It often seems like eating healthy foods is pricey.
Salads and healthy snacks seem overpriced and outside of your budget. Grabbing a few frozen meals or cheap takeaways can appear to be a more attractive alternative to your wallet.
Healthy eating on a budget is not impossible! As someone who successfully (I think!) upheld a healthy diet during university on a student budget, I would argue healthy eating is not just for the wealthy.
It can be tricky to get started with healthy eating on a budget if you are unsure on how to go about it.
This does not mean it is impossible.
It just requires a little bit of extra thought that will be well worth it in the long run!
These apply to families eating on a budget as well as university and college students living on a budget.
Pack your own lunch
The amount of money we end up spending in a working week on our lunches if purchased in the canteen or local supermarket really does add up.
On days when I have not packed a lunch, I can easily spend between £4-8 on just one meal. Lunches I make myself usually cost me no more than £1-2 to prepare.
That difference in money can really add up.
Always bring your own lunch, snacks and drinks as this will prove to be the cheaper healthy meal option.
By bringing your own pack lunch and snacks, you avoid picking at snacks others may offer you that are not healthy.
In my kitchen, you will rarely find me throwing away anything.
Do not waste ingredients or products you buy.
Fruits, vegetables, breads, soups, curries – these can all be frozen if you think you will not eat them immediately.
A great way to use up vegetables is to whiz them up into a soup!
Be organised in your kitchen so you are fully aware of the various essentials you have.
Often when our cupboards are messy, we end up buying two lots of the same spices or flour, only for most to be thrown out because we don’t actually end up using them.
Supermarket own brand products
We often find ourselves looking down at supermarket own branded products simply because we equate quality with the price.
While this is true on some occasions, many foods that are supermarket own brand are cheaper and have the exact same quality.
A good example is a bag of oats: oats are oats regardless of the brand. The extra pennies are usually just for the prettier packaging and marketing.
Buy frozen fruit and vegetables
Opting for frozen fruit and vegetables can help you save as you can buy products in bulk and leave them in your freezer.
The nutritional value added to your meals will be exactly the same as if you were buying fresh.
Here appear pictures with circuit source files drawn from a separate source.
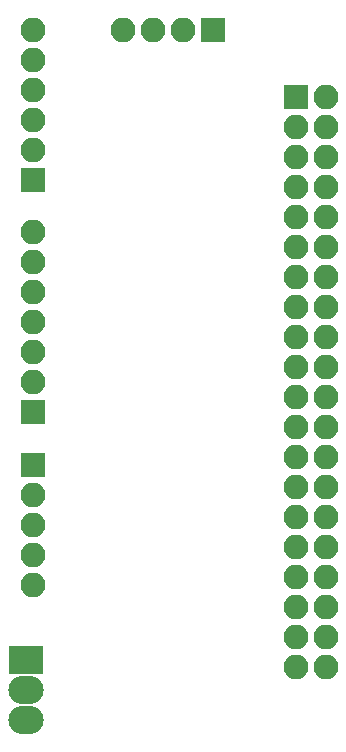
<source format=gbr>
G04 #@! TF.FileFunction,Soldermask,Top*
%FSLAX46Y46*%
G04 Gerber Fmt 4.6, Leading zero omitted, Abs format (unit mm)*
G04 Created by KiCad (PCBNEW 4.0.7) date 08/31/18 14:22:03*
%MOMM*%
%LPD*%
G01*
G04 APERTURE LIST*
%ADD10C,0.100000*%
%ADD11R,2.100000X2.100000*%
%ADD12O,2.100000X2.100000*%
%ADD13R,3.000000X2.400000*%
%ADD14O,3.000000X2.400000*%
G04 APERTURE END LIST*
D10*
D11*
X158750000Y-62230000D03*
D12*
X161290000Y-62230000D03*
X158750000Y-64770000D03*
X161290000Y-64770000D03*
X158750000Y-67310000D03*
X161290000Y-67310000D03*
X158750000Y-69850000D03*
X161290000Y-69850000D03*
X158750000Y-72390000D03*
X161290000Y-72390000D03*
X158750000Y-74930000D03*
X161290000Y-74930000D03*
X158750000Y-77470000D03*
X161290000Y-77470000D03*
X158750000Y-80010000D03*
X161290000Y-80010000D03*
X158750000Y-82550000D03*
X161290000Y-82550000D03*
X158750000Y-85090000D03*
X161290000Y-85090000D03*
X158750000Y-87630000D03*
X161290000Y-87630000D03*
X158750000Y-90170000D03*
X161290000Y-90170000D03*
X158750000Y-92710000D03*
X161290000Y-92710000D03*
X158750000Y-95250000D03*
X161290000Y-95250000D03*
X158750000Y-97790000D03*
X161290000Y-97790000D03*
X158750000Y-100330000D03*
X161290000Y-100330000D03*
X158750000Y-102870000D03*
X161290000Y-102870000D03*
X158750000Y-105410000D03*
X161290000Y-105410000D03*
X158750000Y-107950000D03*
X161290000Y-107950000D03*
X158750000Y-110490000D03*
X161290000Y-110490000D03*
D11*
X136525000Y-69215000D03*
D12*
X136525000Y-66675000D03*
X136525000Y-64135000D03*
X136525000Y-61595000D03*
X136525000Y-59055000D03*
X136525000Y-56515000D03*
D11*
X136525000Y-88900000D03*
D12*
X136525000Y-86360000D03*
X136525000Y-83820000D03*
X136525000Y-81280000D03*
X136525000Y-78740000D03*
X136525000Y-76200000D03*
X136525000Y-73660000D03*
D13*
X135890000Y-109855000D03*
D14*
X135890000Y-112395000D03*
X135890000Y-114935000D03*
D11*
X136525000Y-93345000D03*
D12*
X136525000Y-95885000D03*
X136525000Y-98425000D03*
X136525000Y-100965000D03*
X136525000Y-103505000D03*
D11*
X151765000Y-56515000D03*
D12*
X149225000Y-56515000D03*
X146685000Y-56515000D03*
X144145000Y-56515000D03*
M02*

</source>
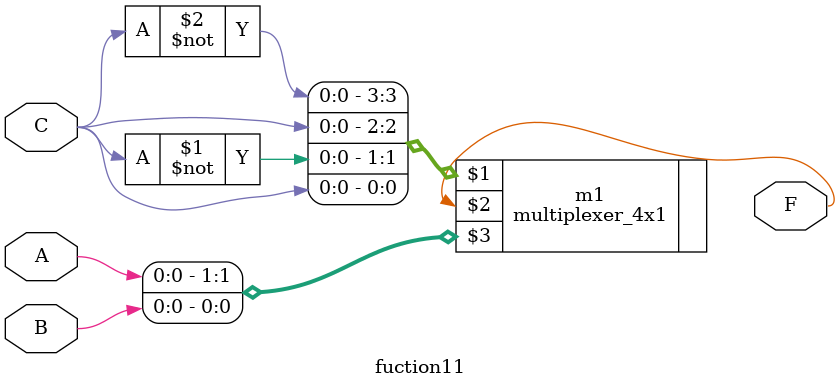
<source format=v>
module fuction11(A,B,C,F);
input A,B,C;
output F;
multiplexer_4x1 m1({~C,C,~C,C},F,{A,B});
endmodule
</source>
Alternatively, you could buy the fresh stuff and throw it into your freezer if you think you won’t use it anytime soon.
Shop in ethnic stores or markets
Various spices, lentils, beans and flour are often imported from abroad; when they land in our supermarkets they are priced incredibly steeply compared to ethnic stores or markets.
A google search can often find stores that will sell the same products but with a nicer price tag.
Ask friends from different cultures if they can point you in the right direction. You may well be pleasantly surprised!
Plan your meals
Planning is a must to help you eat healthy on a budget. Meal planning on a budget will help you reduce down the amount of money you spend on food, cut down on waste and stay on track with you healthy eating.
Planning your weekly meals in advance helps you to prepare meals, such as lunch, before hand.
Deciding what you want to eat for the week and then popping along to the supermarket for your food shop will help you focus your food shop on just the items that you need.
Meal planning helps avoid quick trips to the pizza shop when you don’t know what to make for dinner.
- Have a list of recipes that you enjoy eating, are healthy and are inexpensive to create.
- Write these recipes on their own index card or document. Keep a list of ingredients and how much are needed.
- On a weekly or monthly basis, pick out which recipes you want to have for each meal time, keeping in mind how long they take to make and what the general cost will be of that meal.
Write a shopping list
Key tip: Never leave the house without a shopping list and don’t go shopping when you are hungry!
Let’s be honest, when your yummy is rubbling anything and everything will seem appealing!
Once you have a meal plan for the week, you can put together a shopping list of the ingredients you need as well as other essentials you might be running low on.
Stick to your shopping list and avoid picking up those items on sale that you might enjoy later.
Buying items on sale that are not on your shopping list will only put up your shopping bill.
If you have a particular food budget, keep this in mind when planning your meals and writing your shopping list.
Everyone’s budget for healthy eating will be different so stick to the amount that is sustainable for you!
Cook large portions at home
While there are many healthy options out there in supermarkets and restaurant, the cheapest, safest and most efficient way to have a meal is to cook it yourself.
Not only are you fully aware of what is going into the meal, you can make as much as you need to keep you going for the next day.
- Cook enough so the same meal can suffice as lunch or feed more than one person.
- Freeze what you can so you can have meals ready to go for busy days.
Cooking in bulk is always cheaper in the long run.
Find sale items
Sign up to your local supermarket newsletters, even if they are stores you rarely shop in.
Many constantly change the offers they have available which means staple items in your diet may be cheaper elsewhere.
Buy these products in bulk when you can to reap the benefits in your budget in the long run.
When buying in bulk, be aware of use by dates to make sure you don’t end up wasting them.